* **Source information**
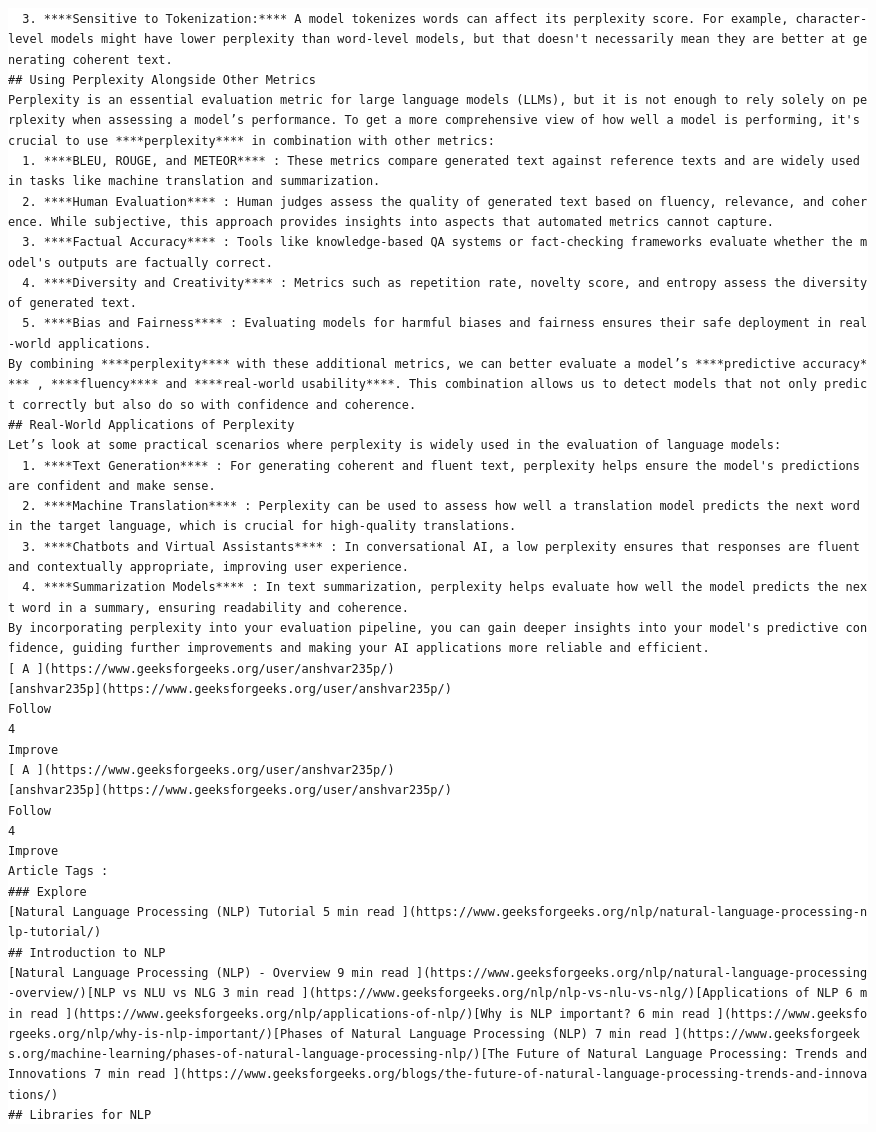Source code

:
 ```
  3. ****Sensitive to Tokenization:**** A model tokenizes words can affect its perplexity score. For example, character-level models might have lower perplexity than word-level models, but that doesn't necessarily mean they are better at generating coherent text.
## Using Perplexity Alongside Other Metrics
Perplexity is an essential evaluation metric for large language models (LLMs), but it is not enough to rely solely on perplexity when assessing a model’s performance. To get a more comprehensive view of how well a model is performing, it's crucial to use ****perplexity**** in combination with other metrics:
  1. ****BLEU, ROUGE, and METEOR**** : These metrics compare generated text against reference texts and are widely used in tasks like machine translation and summarization.
  2. ****Human Evaluation**** : Human judges assess the quality of generated text based on fluency, relevance, and coherence. While subjective, this approach provides insights into aspects that automated metrics cannot capture.
  3. ****Factual Accuracy**** : Tools like knowledge-based QA systems or fact-checking frameworks evaluate whether the model's outputs are factually correct.
  4. ****Diversity and Creativity**** : Metrics such as repetition rate, novelty score, and entropy assess the diversity of generated text.
  5. ****Bias and Fairness**** : Evaluating models for harmful biases and fairness ensures their safe deployment in real-world applications.
By combining ****perplexity**** with these additional metrics, we can better evaluate a model’s ****predictive accuracy**** , ****fluency**** and ****real-world usability****. This combination allows us to detect models that not only predict correctly but also do so with confidence and coherence.
## Real-World Applications of Perplexity
Let’s look at some practical scenarios where perplexity is widely used in the evaluation of language models:
  1. ****Text Generation**** : For generating coherent and fluent text, perplexity helps ensure the model's predictions are confident and make sense.
  2. ****Machine Translation**** : Perplexity can be used to assess how well a translation model predicts the next word in the target language, which is crucial for high-quality translations.
  3. ****Chatbots and Virtual Assistants**** : In conversational AI, a low perplexity ensures that responses are fluent and contextually appropriate, improving user experience.
  4. ****Summarization Models**** : In text summarization, perplexity helps evaluate how well the model predicts the next word in a summary, ensuring readability and coherence.
By incorporating perplexity into your evaluation pipeline, you can gain deeper insights into your model's predictive confidence, guiding further improvements and making your AI applications more reliable and efficient.
[ A ](https://www.geeksforgeeks.org/user/anshvar235p/)
[anshvar235p](https://www.geeksforgeeks.org/user/anshvar235p/)
Follow
4
Improve
[ A ](https://www.geeksforgeeks.org/user/anshvar235p/)
[anshvar235p](https://www.geeksforgeeks.org/user/anshvar235p/)
Follow
4
Improve
Article Tags : 
### Explore
[Natural Language Processing (NLP) Tutorial 5 min read ](https://www.geeksforgeeks.org/nlp/natural-language-processing-nlp-tutorial/)
## Introduction to NLP
[Natural Language Processing (NLP) - Overview 9 min read ](https://www.geeksforgeeks.org/nlp/natural-language-processing-overview/)[NLP vs NLU vs NLG 3 min read ](https://www.geeksforgeeks.org/nlp/nlp-vs-nlu-vs-nlg/)[Applications of NLP 6 min read ](https://www.geeksforgeeks.org/nlp/applications-of-nlp/)[Why is NLP important? 6 min read ](https://www.geeksforgeeks.org/nlp/why-is-nlp-important/)[Phases of Natural Language Processing (NLP) 7 min read ](https://www.geeksforgeeks.org/machine-learning/phases-of-natural-language-processing-nlp/)[The Future of Natural Language Processing: Trends and Innovations 7 min read ](https://www.geeksforgeeks.org/blogs/the-future-of-natural-language-processing-trends-and-innovations/)
## Libraries for NLP
```
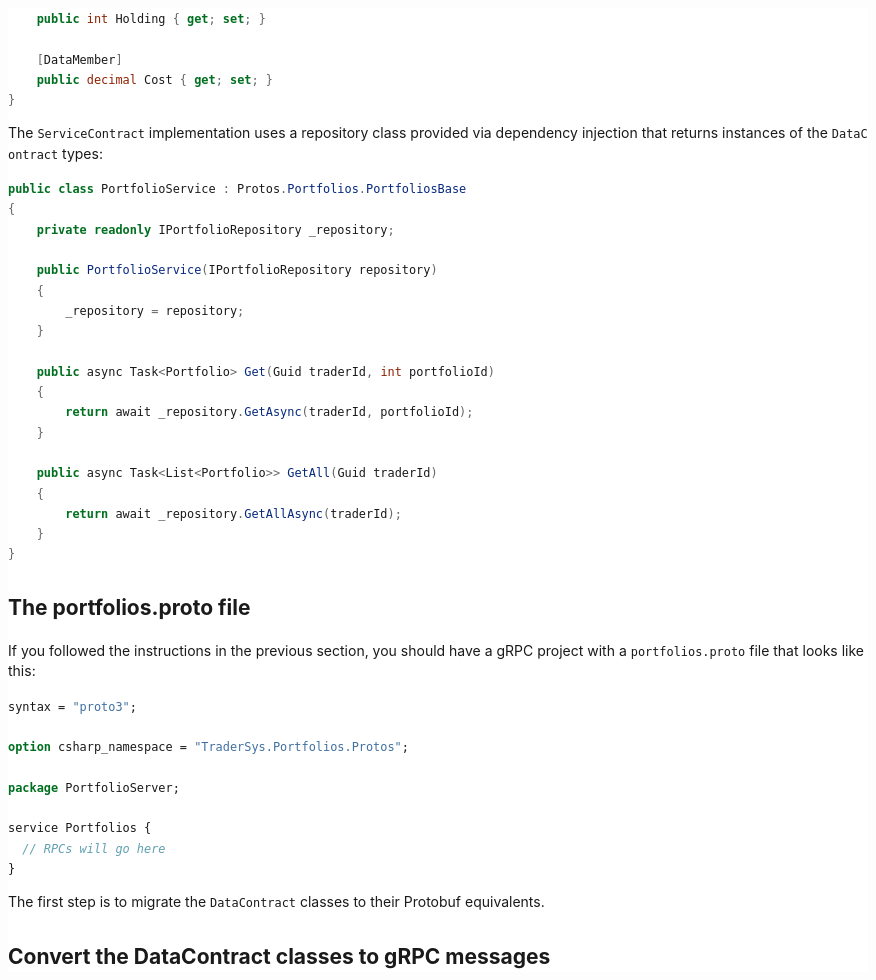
 ```csharp
    public int Holding { get; set; }

    [DataMember]
    public decimal Cost { get; set; }
}
```

The `ServiceContract` implementation uses a repository class provided via dependency injection that returns instances of the `DataContract` types:

```csharp
public class PortfolioService : Protos.Portfolios.PortfoliosBase
{
    private readonly IPortfolioRepository _repository;

    public PortfolioService(IPortfolioRepository repository)
    {
        _repository = repository;
    }

    public async Task<Portfolio> Get(Guid traderId, int portfolioId)
    {
        return await _repository.GetAsync(traderId, portfolioId);
    }

    public async Task<List<Portfolio>> GetAll(Guid traderId)
    {
        return await _repository.GetAllAsync(traderId);
    }
}
```

## The portfolios.proto file

If you followed the instructions in the previous section, you should have a gRPC project with a `portfolios.proto` file that looks like this:

```protobuf
syntax = "proto3";

option csharp_namespace = "TraderSys.Portfolios.Protos";

package PortfolioServer;

service Portfolios {
  // RPCs will go here
}
```

The first step is to migrate the `DataContract` classes to their Protobuf equivalents.

## Convert the DataContract classes to gRPC messages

* **What needs to be done**
Please list every line of the records that contains "classes".

* **Answer below**
The first step is to migrate the `DataContract` classes to their Protobuf equivalents.
## Convert the DataContract classes to gRPC messages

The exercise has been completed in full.